(Pose estimation data)
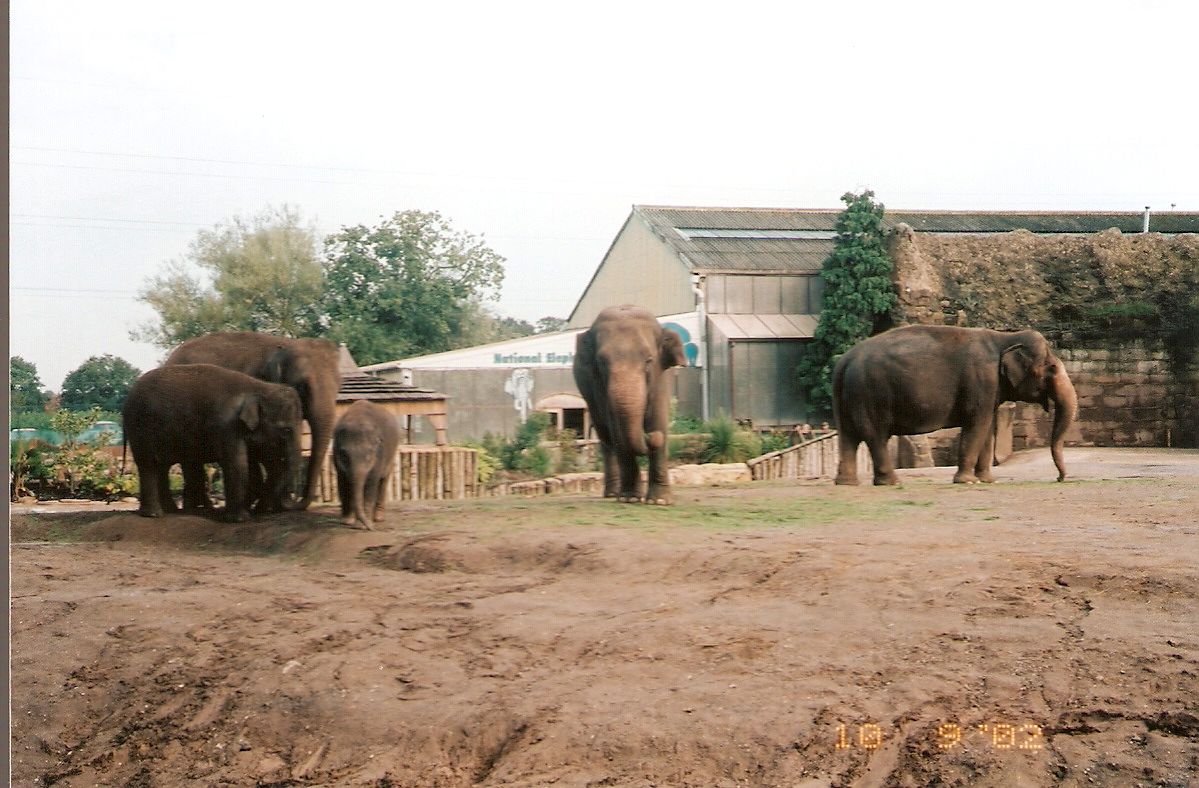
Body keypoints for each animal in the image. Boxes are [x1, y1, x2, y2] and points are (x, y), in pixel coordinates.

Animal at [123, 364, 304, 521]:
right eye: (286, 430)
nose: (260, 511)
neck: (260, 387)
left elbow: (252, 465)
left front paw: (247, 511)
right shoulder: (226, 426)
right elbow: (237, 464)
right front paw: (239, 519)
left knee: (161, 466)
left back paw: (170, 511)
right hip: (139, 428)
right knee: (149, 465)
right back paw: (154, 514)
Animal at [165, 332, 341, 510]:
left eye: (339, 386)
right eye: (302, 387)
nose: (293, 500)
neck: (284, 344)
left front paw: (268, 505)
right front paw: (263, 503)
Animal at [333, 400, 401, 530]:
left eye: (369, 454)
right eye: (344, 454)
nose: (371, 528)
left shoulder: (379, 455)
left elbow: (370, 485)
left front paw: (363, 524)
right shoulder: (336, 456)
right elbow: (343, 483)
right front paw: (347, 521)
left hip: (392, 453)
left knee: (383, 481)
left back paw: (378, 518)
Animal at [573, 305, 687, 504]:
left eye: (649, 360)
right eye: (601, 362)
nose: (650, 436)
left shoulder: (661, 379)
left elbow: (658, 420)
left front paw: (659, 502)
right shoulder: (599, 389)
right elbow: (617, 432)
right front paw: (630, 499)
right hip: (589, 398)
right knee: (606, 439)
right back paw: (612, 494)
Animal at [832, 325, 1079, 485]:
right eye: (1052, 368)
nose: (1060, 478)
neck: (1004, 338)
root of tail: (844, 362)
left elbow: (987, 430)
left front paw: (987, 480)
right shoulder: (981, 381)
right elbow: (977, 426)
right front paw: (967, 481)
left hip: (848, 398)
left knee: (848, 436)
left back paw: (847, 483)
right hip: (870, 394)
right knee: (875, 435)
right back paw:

# WORK INSTRUCTION:
Could the lines above be copied out exactly, with no image carried over?

# OUTPUT FOR THIS EXERCISE:
Body keypoints for each animal in the image. Boxes are [x1, y1, x2, y2] and points are (x, y), in pixel coordinates.

Animal at [123, 364, 304, 521]:
right eye: (286, 430)
nose: (260, 511)
neck: (260, 387)
left elbow: (252, 465)
left front paw: (247, 511)
right shoulder: (226, 426)
right elbow: (237, 464)
right front paw: (239, 519)
left knee: (161, 466)
left back paw: (170, 511)
right hip: (139, 428)
right knee: (149, 465)
right back paw: (154, 514)
Animal at [165, 332, 341, 510]:
left eye: (339, 386)
right eye: (302, 387)
nose: (293, 500)
neck: (284, 344)
left front paw: (268, 505)
right front paw: (263, 503)
Animal at [333, 400, 401, 530]:
left eye: (369, 454)
right eye: (344, 454)
nose: (371, 528)
left shoulder: (379, 455)
left elbow: (370, 485)
left front paw: (363, 524)
right shoulder: (336, 456)
right elbow: (343, 483)
right front paw: (347, 521)
left hip: (392, 453)
left knee: (383, 481)
left back paw: (378, 518)
Animal at [573, 305, 687, 504]:
left eye: (649, 360)
right eye: (601, 362)
nose: (650, 436)
left shoulder: (661, 379)
left elbow: (658, 420)
left front paw: (659, 502)
right shoulder: (599, 389)
right elbow: (617, 432)
right front paw: (630, 499)
right hip: (589, 398)
right knee: (606, 439)
right back paw: (612, 494)
Animal at [832, 325, 1079, 485]:
right eye: (1052, 368)
nose: (1060, 478)
neck: (1004, 338)
root of tail: (844, 362)
left elbow: (987, 430)
left front paw: (987, 480)
right shoulder: (981, 381)
right elbow: (977, 426)
right front paw: (967, 481)
left hip: (848, 398)
left knee: (848, 436)
left back paw: (847, 483)
right hip: (870, 394)
right knee: (875, 435)
right back paw:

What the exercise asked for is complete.